Opening Up the World

by Rosemary Lloyd

I write this editorial from my office on the rue du 4 Septembre in Aix-en-Provence, France, an Australian directing an academic program for students from three American universities. During this year, the students will study in French institutions of higher education, will make friends with numerous European students participating in the Erasmus project (the system that allows for transfer of credit between European universities), and will immerse themselves in a culture very different from that in which they grew up. They will notice, for instance, that whereas in the United States, the little green figure on the pedestrian crossings strides briskly across the road, the figure in Aix strolls along, hands in pockets. They’ll learn that the French are passionate collectors of books, that French is far from being the only language spoken in France, and that being able to speak to others in their own language opens up doors that otherwise remain resolutely closed. Above all, like students studying abroad everywhere, they are learning more about themselves as they learn about other cultures.

Rosemary Lloyd, Rudy Professor of French and Italian, Indiana University Bloomington

It’s not particularly unusual that so many of us leap at the chance to study and live abroad: all around the world, Indiana University students and faculty are working and studying, extending their understanding of their own disciplines in and through other languages. What is unusual is the enormous range, variety, and vitality of language courses at IU. In the country as a whole, language study has fallen by half in the last thirty years, but at IU it is possible to study more than sixty languages for their intrinsic interest or because they are needed as vehicles for other branches of learning. These range from the familiar to the esoteric, from those spoken in Europe, the Americas, and Asia, to those used in Africa and the Pacific.

Learning a second or additional language has long been considered an essential element of any adequate education, partly because it enhances our understanding of our first language, partly because it frees us from the intellectual and cultural isolation of the single-language speaker, partly because it draws on, develops, and strengthens skills used in a wide variety of other disciplines.

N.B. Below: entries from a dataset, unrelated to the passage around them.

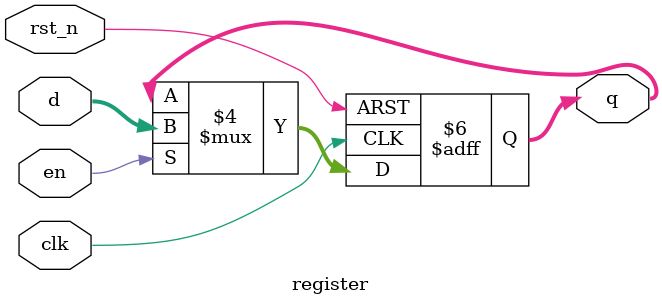
<source format=v>
`timescale 1ns / 1ps

module register(
    input clk,
    input rst_n,
    input en,
    input [7:0]d,
    
    output reg [7:0]q
    );
    
    always @(posedge clk or negedge rst_n) begin
        if(rst_n == 0) begin
            q <= 8'b0;
        end
        else if (en == 1) begin
            q <= d;
        end
    end
endmodule

</source>
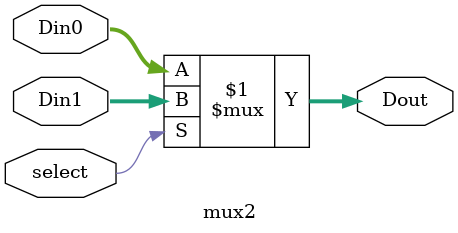
<source format=sv>
module mux2 #(DATA_WIDTH=32)(input logic signed [DATA_WIDTH-1:0] Din0,
									  input logic signed [DATA_WIDTH-1:0] Din1,
									  input select,
									  output logic signed [DATA_WIDTH-1:0] Dout);
				 
assign Dout = (select) ? Din1 : Din0;
endmodule 
</source>
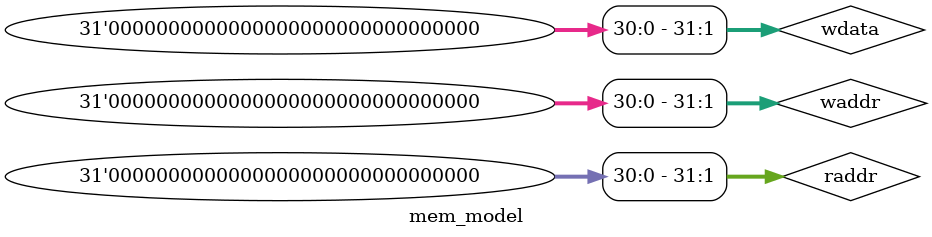
<source format=sv>


module mem_model(MEMIF.to_mem  memif,AXI_clks.to_rtl clks);

parameter DWIDTH = 32;
parameter AWIDTH = 32; 
parameter MEM_DEPTH = (1<<AWIDTH);

logic  [AWIDTH-1:0] waddr;
logic  [DWIDTH-1:0] wdata;
logic               write;
logic  [AWIDTH-1:0] raddr;
logic  [DWIDTH-1:0] rdata;

assign waddr          = memif.f0_waddr;
assign wdata          = memif.f0_wdata;
assign write          = memif.f0_write;
assign raddr          = memif.f0_raddr;
assign memif.f0_rdata = rdata;


reg [DWIDTH-1:0] mem[0:MEM_DEPTH-1];

logic [DWIDTH-1:0] m00,m01,m02,m03;
assign m00=mem[0];
assign m01=mem[1];
assign m02=mem[2];
assign m03=mem[3];

always @(*) begin
  rdata <= #1 mem[raddr];
end

always @(posedge(clks.clk)) begin
  if(write) begin
    mem[waddr]<=#1 wdata;
  end
end

endmodule

</source>
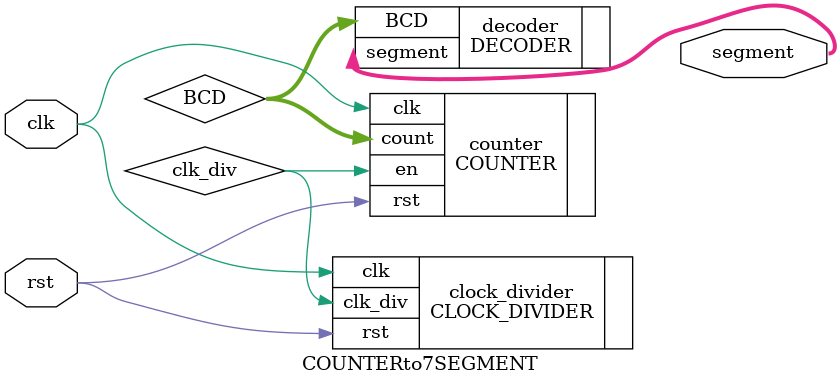
<source format=v>
module COUNTERto7SEGMENT (
    input clk,
    input rst,
    output [6:0] segment
);
    wire clk_div;
    wire [6:0] BCD;
    CLOCK_DIVIDER clock_divider(
        .clk(clk), 
        .rst(rst), 
        .clk_div(clk_div)
    );
    COUNTER counter(
        .clk(clk),
        .rst(rst),
        .en(clk_div),
        .count(BCD)
    );
    DECODER decoder(
        .BCD(BCD),
        .segment(segment)
    );

endmodule

</source>
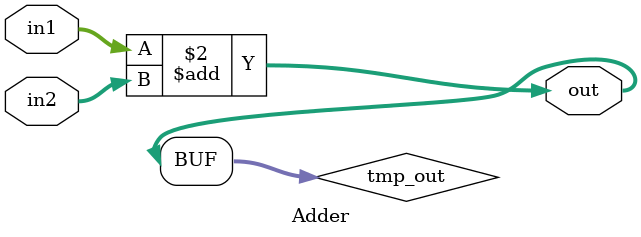
<source format=v>

module Adder (in1, in2, out);

// ------------------------ PORT declaration ------------------------ //
input [15:0] in1, in2;
output [15:0] out;

// ------------------------- Registers/Wires ------------------------ //
reg [15:0] tmp_out;

// -------------------------- ALU Operation ------------------------- //
// ALUOp encoding:													  //
//  000 = addition, 001 = subtraction, 010 = OR,					  //
//  011 = NAND, and 100 = Shift										  //
// ------------------------------------------------------------------ //
always @(*)
begin

	tmp_out = in1 + in2;
	
end

// Assign output and condition flags
assign out = tmp_out;

endmodule

</source>
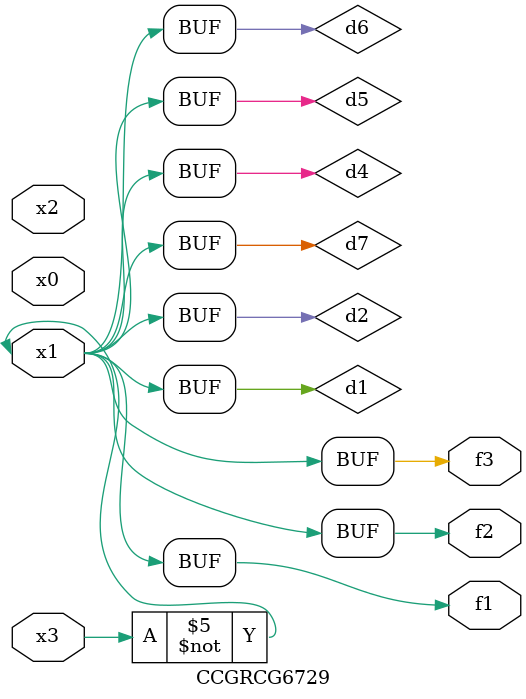
<source format=v>
module CCGRCG6729(
	input x0, x1, x2, x3,
	output f1, f2, f3
);

	wire d1, d2, d3, d4, d5, d6, d7;

	not (d1, x3);
	buf (d2, x1);
	xnor (d3, d1, d2);
	nor (d4, d1);
	buf (d5, d1, d2);
	buf (d6, d4, d5);
	nand (d7, d4);
	assign f1 = d6;
	assign f2 = d7;
	assign f3 = d6;
endmodule

</source>
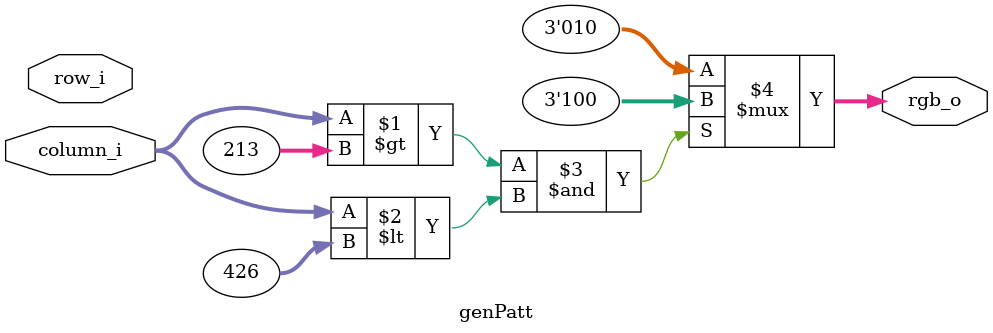
<source format=v>
module genPatt(
// lista de porturi

output 	    [2:0] rgb_o,						// se pune reg daca folosim always
input 		[9:0] row_i,	
input 		[8:0] column_i		


);
 
// lista parametrii interni
localparam x1     = 213	  ;				//prima treime din imagine(limita)	x1=640/3			//sau parameter dar poate fii schimbat din afara  
localparam x2     = 426   ;				//a doua treime din imagine (limita)
localparam GREEN  = 3'b010;
localparam RED	  = 3'b100;
localparam BLUE	  = 3'b001;
		

  
// lista semnale interne
// N/A


//COD

//always (*)													// * steluta le pune pe toate dar trebuie sa fie de tip reg
//if ((column > x1) & (column < x2)) rgb_o = RED; else
//rgb_o = GREEN;

assign rgb_o =  ((column_i > x1) & (column_i < x2)) ? RED : 		// ? = if ,,,, : = else
												  GREEN;




//PSEUDO COD + EXPLICATII
 
//for i = 0 : i < 480 : i++ 			// for each line
  //for j = 0 ; j < 640 ; j++ 		// for each pixel (column)

//if (column < x1) rgb_o = GREEN; else
//if ((column > x1) & (column < x2)) rgb_o = RED; else
//if (column > x2 )rgb_o = GREEN;

//sau

//if ((column > x1) & (column < x2)) rgb_o = RED; else
//rgb_o = GREEN

//sau 

// if (column < x1) rgb_o = GREEN; else
// if ((column > x1) & (column < x2)) rgb_o = RED; else
// rgb_o = GREEN;

endmodule
</source>
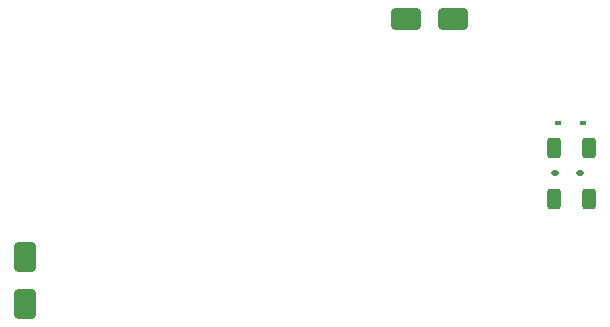
<source format=gtp>
G04 #@! TF.GenerationSoftware,KiCad,Pcbnew,7.0.7*
G04 #@! TF.CreationDate,2023-12-27T16:52:26+01:00*
G04 #@! TF.ProjectId,Roborock-CPAP,526f626f-726f-4636-9b2d-435041502e6b,rev?*
G04 #@! TF.SameCoordinates,Original*
G04 #@! TF.FileFunction,Paste,Top*
G04 #@! TF.FilePolarity,Positive*
%FSLAX46Y46*%
G04 Gerber Fmt 4.6, Leading zero omitted, Abs format (unit mm)*
G04 Created by KiCad (PCBNEW 7.0.7) date 2023-12-27 16:52:26*
%MOMM*%
%LPD*%
G01*
G04 APERTURE LIST*
G04 Aperture macros list*
%AMRoundRect*
0 Rectangle with rounded corners*
0 $1 Rounding radius*
0 $2 $3 $4 $5 $6 $7 $8 $9 X,Y pos of 4 corners*
0 Add a 4 corners polygon primitive as box body*
4,1,4,$2,$3,$4,$5,$6,$7,$8,$9,$2,$3,0*
0 Add four circle primitives for the rounded corners*
1,1,$1+$1,$2,$3*
1,1,$1+$1,$4,$5*
1,1,$1+$1,$6,$7*
1,1,$1+$1,$8,$9*
0 Add four rect primitives between the rounded corners*
20,1,$1+$1,$2,$3,$4,$5,0*
20,1,$1+$1,$4,$5,$6,$7,0*
20,1,$1+$1,$6,$7,$8,$9,0*
20,1,$1+$1,$8,$9,$2,$3,0*%
G04 Aperture macros list end*
%ADD10RoundRect,0.250000X0.312500X0.625000X-0.312500X0.625000X-0.312500X-0.625000X0.312500X-0.625000X0*%
%ADD11R,0.600000X0.450000*%
%ADD12RoundRect,0.250000X1.000000X0.650000X-1.000000X0.650000X-1.000000X-0.650000X1.000000X-0.650000X0*%
%ADD13RoundRect,0.250000X0.650000X-1.000000X0.650000X1.000000X-0.650000X1.000000X-0.650000X-1.000000X0*%
%ADD14RoundRect,0.112500X0.187500X0.112500X-0.187500X0.112500X-0.187500X-0.112500X0.187500X-0.112500X0*%
G04 APERTURE END LIST*
D10*
X177912500Y-88150000D03*
X174987500Y-88150000D03*
X177912500Y-83800000D03*
X174987500Y-83800000D03*
D11*
X175300000Y-81700000D03*
X177400000Y-81700000D03*
D12*
X166450000Y-72850000D03*
X162450000Y-72850000D03*
D13*
X130200000Y-97050000D03*
X130200000Y-93050000D03*
D14*
X177150000Y-85900000D03*
X175050000Y-85900000D03*
M02*

</source>
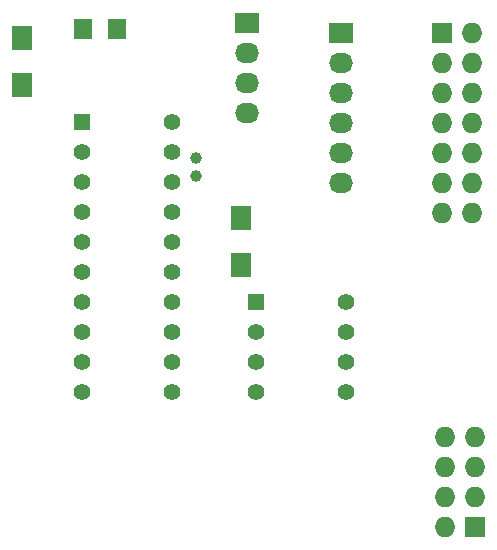
<source format=gbr>
G04 #@! TF.FileFunction,Soldermask,Top*
%FSLAX46Y46*%
G04 Gerber Fmt 4.6, Leading zero omitted, Abs format (unit mm)*
G04 Created by KiCad (PCBNEW (after 2015-mar-04 BZR unknown)-product) date 10/04/2015 18:40:57*
%MOMM*%
G01*
G04 APERTURE LIST*
%ADD10C,0.100000*%
%ADD11R,1.597660X1.800860*%
%ADD12R,1.727200X1.727200*%
%ADD13O,1.727200X1.727200*%
%ADD14R,2.032000X1.727200*%
%ADD15O,2.032000X1.727200*%
%ADD16R,1.700000X2.000000*%
%ADD17R,1.397000X1.397000*%
%ADD18C,1.397000*%
%ADD19C,1.000760*%
G04 APERTURE END LIST*
D10*
D11*
X113388140Y-53340000D03*
X116227860Y-53340000D03*
D12*
X143764000Y-53721000D03*
D13*
X146304000Y-53721000D03*
X143764000Y-56261000D03*
X146304000Y-56261000D03*
X143764000Y-58801000D03*
X146304000Y-58801000D03*
X143764000Y-61341000D03*
X146304000Y-61341000D03*
X143764000Y-63881000D03*
X146304000Y-63881000D03*
X143764000Y-66421000D03*
X146304000Y-66421000D03*
X143764000Y-68961000D03*
X146304000Y-68961000D03*
D14*
X127254000Y-52832000D03*
D15*
X127254000Y-55372000D03*
X127254000Y-57912000D03*
X127254000Y-60452000D03*
D14*
X135255000Y-53721000D03*
D15*
X135255000Y-56261000D03*
X135255000Y-58801000D03*
X135255000Y-61341000D03*
X135255000Y-63881000D03*
X135255000Y-66421000D03*
D16*
X126746000Y-73374000D03*
X126746000Y-69374000D03*
X108204000Y-58134000D03*
X108204000Y-54134000D03*
D17*
X113284000Y-61214000D03*
D18*
X113284000Y-63754000D03*
X113284000Y-66294000D03*
X113284000Y-68834000D03*
X113284000Y-71374000D03*
X113284000Y-73914000D03*
X113284000Y-76454000D03*
X113284000Y-78994000D03*
X113284000Y-81534000D03*
X113284000Y-84074000D03*
X120904000Y-84074000D03*
X120904000Y-81534000D03*
X120904000Y-78994000D03*
X120904000Y-76454000D03*
X120904000Y-73914000D03*
X120904000Y-71374000D03*
X120904000Y-68834000D03*
X120904000Y-66294000D03*
X120904000Y-63754000D03*
X120904000Y-61214000D03*
D12*
X146558000Y-95504000D03*
D13*
X144018000Y-95504000D03*
X146558000Y-92964000D03*
X144018000Y-92964000D03*
X146558000Y-90424000D03*
X144018000Y-90424000D03*
X146558000Y-87884000D03*
X144018000Y-87884000D03*
D17*
X128016000Y-76454000D03*
D18*
X128016000Y-78994000D03*
X128016000Y-81534000D03*
X128016000Y-84074000D03*
X135636000Y-84074000D03*
X135636000Y-81534000D03*
X135636000Y-78994000D03*
X135636000Y-76454000D03*
D19*
X122936000Y-64274700D03*
X122936000Y-65773300D03*
M02*

</source>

Multiculturalism is a fact of modern existence, and language departments are particularly concerned with enabling students to engage with, understand, and appreciate differences in values, perceptions, and traditions.

The study of languages is always associated with the study of cultures and peoples. One major reason people choose to learn new languages is the enormous appeal exerted by the wide range of subjects such a discipline covers. As this issue of Research & Creative Activity shows, language departments typically include specialists in the science, psychology, and philosophy of language; in the civilizations and cultures of the countries, societies, or groups in which the languages are spoken; and in history and cinema, politics and literature, sociology and economics.

Research within foreign language departments at IU is varied and vibrant. We have specialists in the pedagogy and psychology of second-language acquisition questioning and refining teaching methods. Languages threatened with extinction—such as Picard, certain Creoles, and Yiddish—are being explored and annotated. IU faculty members in the language departments publish on film and music; the social implications of contemporary novelists, or the depiction of imaginary saints in the late Middle Ages; Brazilian autobiography and the interrelationship of painting and writing in Europe during the impressionist period. A growing number of courses delve into the ways languages and cultures change when they are transported, exploring, for instance, not just French as it is spoken and written within the hexagon of European France, but in the Pacific islands, in Canada and the United States, in Africa and in Vietnam. Explorations of cultures in exile follow Italian speakers to the Americas and Australia, or Spanish speakers throughout the New World.

This variety and vitality have greatly benefited from the way IU has encouraged developments in computer-enhanced learning and research. Faculty in language departments, and language specialists in other departments, draw on the new technologies not only for their own research but also to extend the ways students can master other languages. Computer-based learning allows individuals to work at their own speeds with an endlessly patient instructor, while Web sites enrich their experience of foreign cultures, and theInternet brings those cultures directly to the student’s desktop.

For many of us involved in the exploration of language, while these new technologies are exciting for the enormous and rapid access they give to foreign databanks, what is most challenging and satisfying is the human contact that can now take place across continents with such speed and ease. Through the Internet we can read the day’s newspapers from France or Mongolia. Using the SCOLA television channel, we can watch the news in Portuguese or Swedish, while e-mail allows us to communicate instantly with colleagues working in the countries of the languages we study. Through CD-ROMS and the Internet, students can hear poetry read by native speakers or explore the riches of the Louvre in Paris, the Hermitage in Saint Petersburg, or the Prado in Madrid. Through electronic classrooms they can learn less-studied languages from a professor in a far-off university. Interactive video enables classes in less-studied languages to take place on campuses across the state.

All this allows students and scholars to bring to the exploration of language a sharper sense of the reality of living in a different culture. Above all, it brings home the challenges and pleasures of negotiating meaning in a language we may not have learned from birth but that we can nevertheless make our own. As the Austrian playwright Hugo von Hofmannsthal asserted, language includes everything.